IER Chair John Hendy QC joins 101 law professors in TTIP/CETA fight

04 November 2016 John Hendy QC, Chair of the Institute of Employment Rights and a leading barrister, has become the latest signatory to a legal statement made by 101 law professors warning against investor-state dispute settlement (ISDS) mechanisms in international trade deals.

4 Nov 2016| News

04 November 2016

John Hendy QC, Chair of the Institute of Employment Rights and a leading barrister, has become the latest signatory to a legal statement made by 101 law professors warning against investor-state dispute settlement (ISDS) mechanisms in international trade deals.

The statement, issued by campaigning organisation Stop TTIP, was specifically aimed at the Transatlantic Trade and Investment Partnership (TTIP) between the EU and US; and the Comprehensive Economic and Trade Agreement (CETA) between the EU and Canada.

ISDS systems (and Investor Court Systems (ICS) in CETA), are the legal mechanism through which foreign investors can sue national governments for introducing policies that affect their profit margins. Many campaigners and lawyers have warned of the potential for such mechanisms to be used to hold governments to ransom when they wish to pass laws that could protect public health, workers’ rights, and the environment.
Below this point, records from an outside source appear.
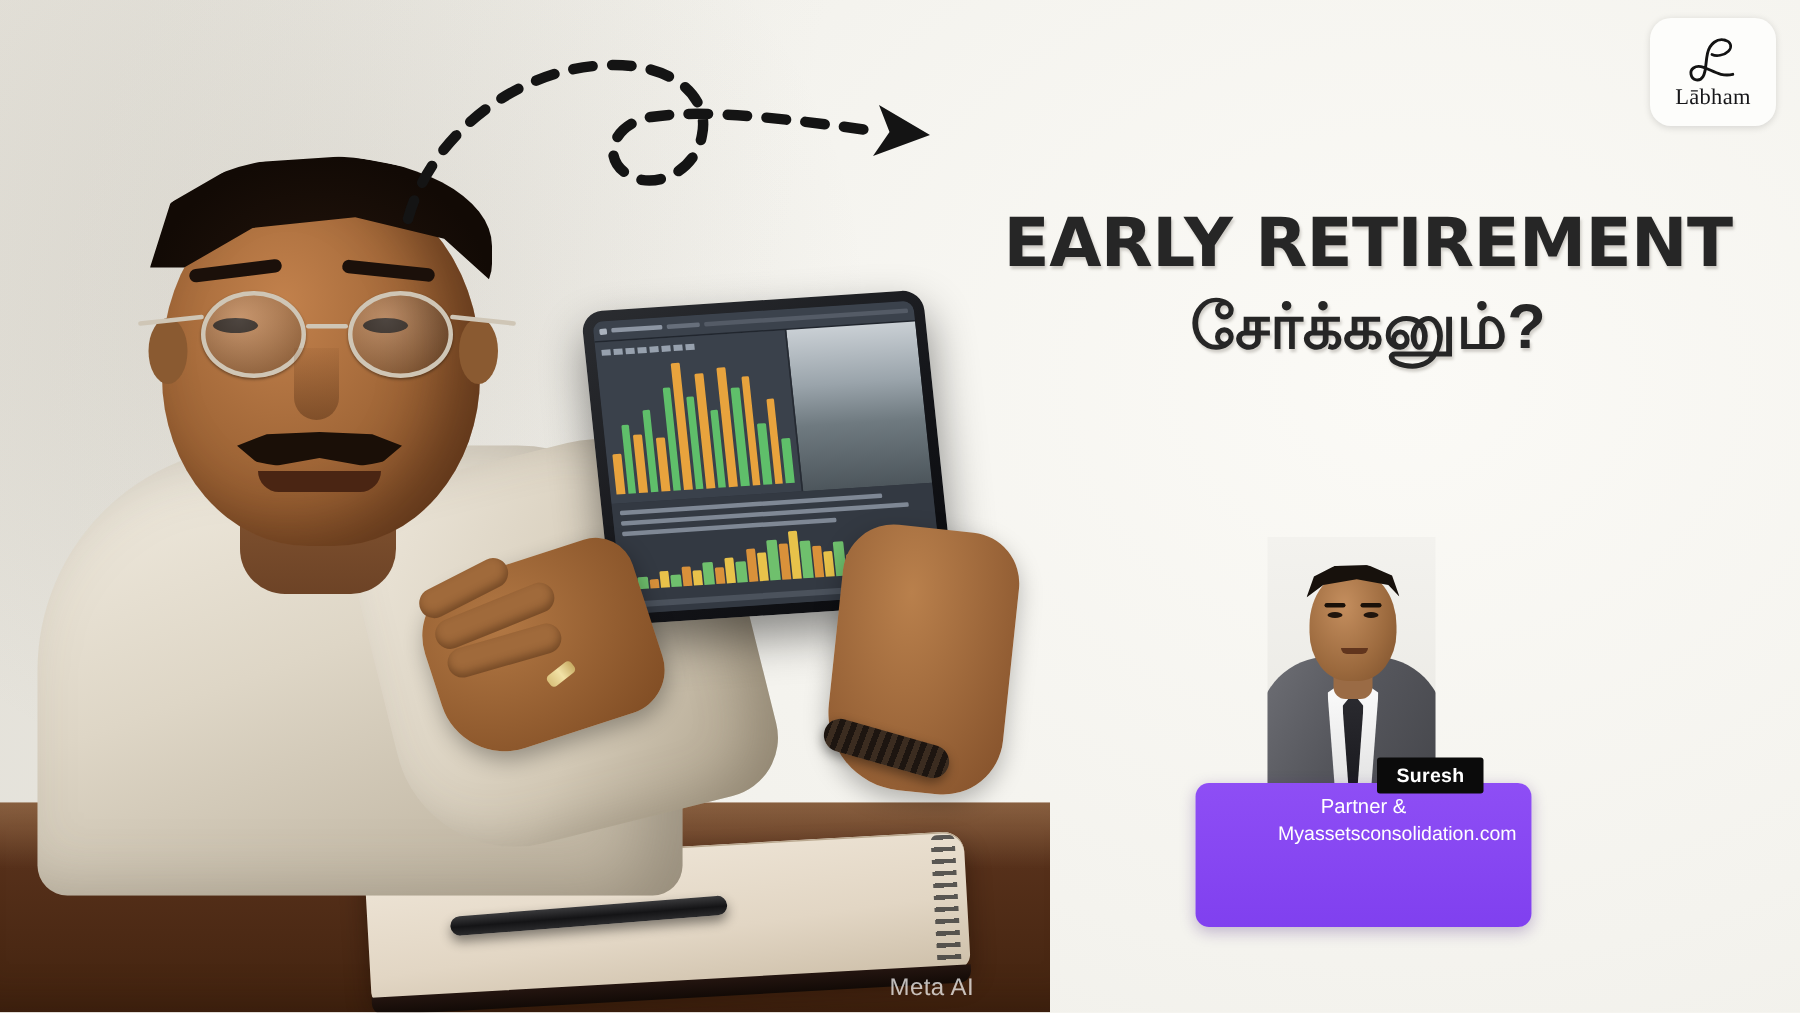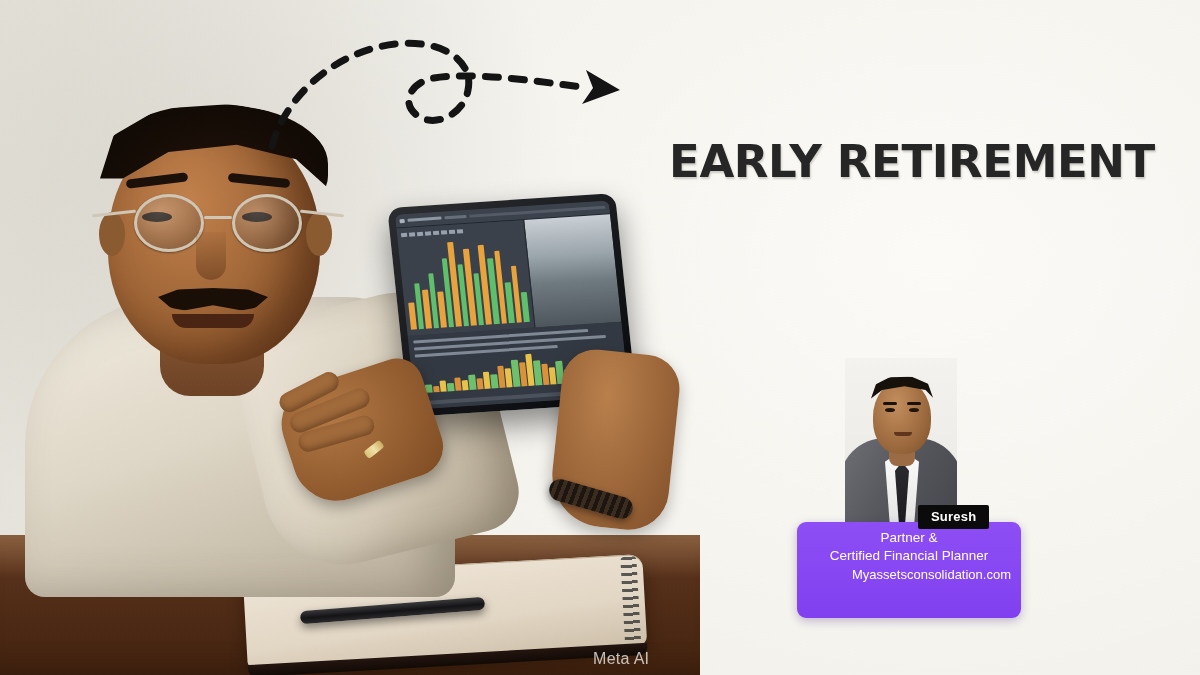--- a/index.html
+++ b/index.html
@@ -505,6 +505,14 @@
     <div class="hl-en">EARLY RETIREMENT</div>
   </div>
 
+  <div class="logo-badge">
+    <svg class="logo-mark" viewBox="0 0 60 46" fill="none">
+      <path d="M41 5 C 34 3, 27 8, 25 17 C 23 26, 24 33, 21 38 C 18 43, 11 42, 10 36
+               C 9 31, 14 28, 19 29 C 28 31, 36 39, 48 36" stroke="#131313" stroke-width="2.6" stroke-linecap="round" fill="none"></path>
+      <path d="M41 5 C 46 6, 48 11, 44 15 C 40 19, 33 20, 29 18" stroke="#131313" stroke-width="2.4" stroke-linecap="round" fill="none"></path>
+    </svg>
+    <div class="logo-word">Lābham</div>
+  </div>
 
   <div class="speaker-photo">
     <div class="sp-suit"></div>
The Stop TTIP statement argues that investment protection and ISDS systems provide an unfair privilege to foreign investors in relation to all other members of society. Some of the standards written into treaties “are highly disputed since they cover situations in which legitimate public welfare regulations result in the payment of compensation to foreign investors”, it said.

ISDS also “weakens the consideration of public interests and restricts democratic change”, the authors said, warning that this could lead to “billions of damages paid out of public budgets” and a potential “regulatory chill” should governments become cowed by wealthy multinationals. The legal experts, from across 24 European countries, highlighted that this situation has already occurred in both developed and developing economies signed up to similar international trade deals.

What’s more, within the ISDS system, only investors can bring cases, and arbitrators are paid per case, thereby incentivising the system to find in favour of the investor. Arbitrators are also allowed much wider discretion than judges when it comes to deciding the level of compensation and the admission of claims.

The statement argues that attempts by the EU to reduce the risks involved with investor protection systems offer some improvements but are “bound to fail”, noting for instance that the “impartiality and independence” of judges could still not be guaranteed.

Finally, the legal experts noted that ISDS is in “strong tension” with EU law and its democratic principles, as well as being unecessary in developed countries with existing court systems capable of taking on investors’ cases and offering adequate legal protection.

“We therefore strongly demand not to weaken and undermine the rule of law and the democratic principles upon which our member states and the European Union were founded by providing foreign investors with an unnecessary, systemically biased and structurally unsound parallel legal and judicial system in TTIP or CETA,” the statement concludes.